#### [Work task]
Write the data below out in full, exactly as it stands.

[Stored data]
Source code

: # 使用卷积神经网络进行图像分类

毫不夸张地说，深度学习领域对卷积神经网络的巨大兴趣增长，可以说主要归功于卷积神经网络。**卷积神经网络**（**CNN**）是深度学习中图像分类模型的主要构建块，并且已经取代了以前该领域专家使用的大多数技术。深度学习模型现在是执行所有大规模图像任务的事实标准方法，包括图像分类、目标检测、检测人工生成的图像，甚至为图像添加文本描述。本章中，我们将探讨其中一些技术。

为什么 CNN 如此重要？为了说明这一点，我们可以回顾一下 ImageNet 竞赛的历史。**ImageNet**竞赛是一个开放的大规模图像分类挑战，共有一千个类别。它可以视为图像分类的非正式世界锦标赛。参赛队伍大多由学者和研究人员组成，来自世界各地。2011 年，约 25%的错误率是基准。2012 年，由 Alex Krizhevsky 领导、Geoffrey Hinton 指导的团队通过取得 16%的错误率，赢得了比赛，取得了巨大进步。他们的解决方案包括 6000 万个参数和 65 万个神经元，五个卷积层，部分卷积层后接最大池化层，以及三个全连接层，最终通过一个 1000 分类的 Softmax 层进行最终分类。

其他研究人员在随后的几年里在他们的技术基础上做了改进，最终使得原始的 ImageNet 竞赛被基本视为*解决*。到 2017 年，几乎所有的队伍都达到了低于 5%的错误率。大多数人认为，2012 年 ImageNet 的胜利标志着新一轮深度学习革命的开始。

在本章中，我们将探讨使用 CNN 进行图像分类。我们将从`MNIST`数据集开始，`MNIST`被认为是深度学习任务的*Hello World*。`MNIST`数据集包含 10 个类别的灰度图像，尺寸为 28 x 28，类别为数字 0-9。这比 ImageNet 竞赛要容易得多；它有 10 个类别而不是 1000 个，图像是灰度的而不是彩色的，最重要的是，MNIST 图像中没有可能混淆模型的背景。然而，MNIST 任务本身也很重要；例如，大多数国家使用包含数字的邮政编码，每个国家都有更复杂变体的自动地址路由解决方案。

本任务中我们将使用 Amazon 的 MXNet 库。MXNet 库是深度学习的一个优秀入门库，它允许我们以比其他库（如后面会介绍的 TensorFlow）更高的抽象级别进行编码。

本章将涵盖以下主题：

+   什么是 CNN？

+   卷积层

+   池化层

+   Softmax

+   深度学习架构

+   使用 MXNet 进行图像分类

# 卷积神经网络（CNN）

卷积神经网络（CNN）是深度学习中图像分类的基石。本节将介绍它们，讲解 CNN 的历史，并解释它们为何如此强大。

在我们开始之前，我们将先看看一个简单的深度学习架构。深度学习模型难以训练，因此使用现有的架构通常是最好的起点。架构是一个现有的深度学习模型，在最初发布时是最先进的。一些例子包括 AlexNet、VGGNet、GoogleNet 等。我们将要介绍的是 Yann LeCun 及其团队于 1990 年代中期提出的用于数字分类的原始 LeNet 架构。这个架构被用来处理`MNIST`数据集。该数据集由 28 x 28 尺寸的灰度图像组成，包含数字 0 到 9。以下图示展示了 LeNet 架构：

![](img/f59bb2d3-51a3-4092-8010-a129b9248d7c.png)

#### [Solution below]
Source code

: # 使用卷积神经网络进行图像分类

毫不夸张地说，深度学习领域对卷积神经网络的巨大兴趣增长，可以说主要归功于卷积神经网络。**卷积神经网络**（**CNN**）是深度学习中图像分类模型的主要构建块，并且已经取代了以前该领域专家使用的大多数技术。深度学习模型现在是执行所有大规模图像任务的事实标准方法，包括图像分类、目标检测、检测人工生成的图像，甚至为图像添加文本描述。本章中，我们将探讨其中一些技术。

为什么 CNN 如此重要？为了说明这一点，我们可以回顾一下 ImageNet 竞赛的历史。**ImageNet**竞赛是一个开放的大规模图像分类挑战，共有一千个类别。它可以视为图像分类的非正式世界锦标赛。参赛队伍大多由学者和研究人员组成，来自世界各地。2011 年，约 25%的错误率是基准。2012 年，由 Alex Krizhevsky 领导、Geoffrey Hinton 指导的团队通过取得 16%的错误率，赢得了比赛，取得了巨大进步。他们的解决方案包括 6000 万个参数和 65 万个神经元，五个卷积层，部分卷积层后接最大池化层，以及三个全连接层，最终通过一个 1000 分类的 Softmax 层进行最终分类。

其他研究人员在随后的几年里在他们的技术基础上做了改进，最终使得原始的 ImageNet 竞赛被基本视为*解决*。到 2017 年，几乎所有的队伍都达到了低于 5%的错误率。大多数人认为，2012 年 ImageNet 的胜利标志着新一轮深度学习革命的开始。

在本章中，我们将探讨使用 CNN 进行图像分类。我们将从`MNIST`数据集开始，`MNIST`被认为是深度学习任务的*Hello World*。`MNIST`数据集包含 10 个类别的灰度图像，尺寸为 28 x 28，类别为数字 0-9。这比 ImageNet 竞赛要容易得多；它有 10 个类别而不是 1000 个，图像是灰度的而不是彩色的，最重要的是，MNIST 图像中没有可能混淆模型的背景。然而，MNIST 任务本身也很重要；例如，大多数国家使用包含数字的邮政编码，每个国家都有更复杂变体的自动地址路由解决方案。

本任务中我们将使用 Amazon 的 MXNet 库。MXNet 库是深度学习的一个优秀入门库，它允许我们以比其他库（如后面会介绍的 TensorFlow）更高的抽象级别进行编码。

本章将涵盖以下主题：

+   什么是 CNN？

+   卷积层

+   池化层

+   Softmax

+   深度学习架构

+   使用 MXNet 进行图像分类

# 卷积神经网络（CNN）

卷积神经网络（CNN）是深度学习中图像分类的基石。本节将介绍它们，讲解 CNN 的历史，并解释它们为何如此强大。

在我们开始之前，我们将先看看一个简单的深度学习架构。深度学习模型难以训练，因此使用现有的架构通常是最好的起点。架构是一个现有的深度学习模型，在最初发布时是最先进的。一些例子包括 AlexNet、VGGNet、GoogleNet 等。我们将要介绍的是 Yann LeCun 及其团队于 1990 年代中期提出的用于数字分类的原始 LeNet 架构。这个架构被用来处理`MNIST`数据集。该数据集由 28 x 28 尺寸的灰度图像组成，包含数字 0 到 9。以下图示展示了 LeNet 架构：

![](img/f59bb2d3-51a3-4092-8010-a129b9248d7c.png)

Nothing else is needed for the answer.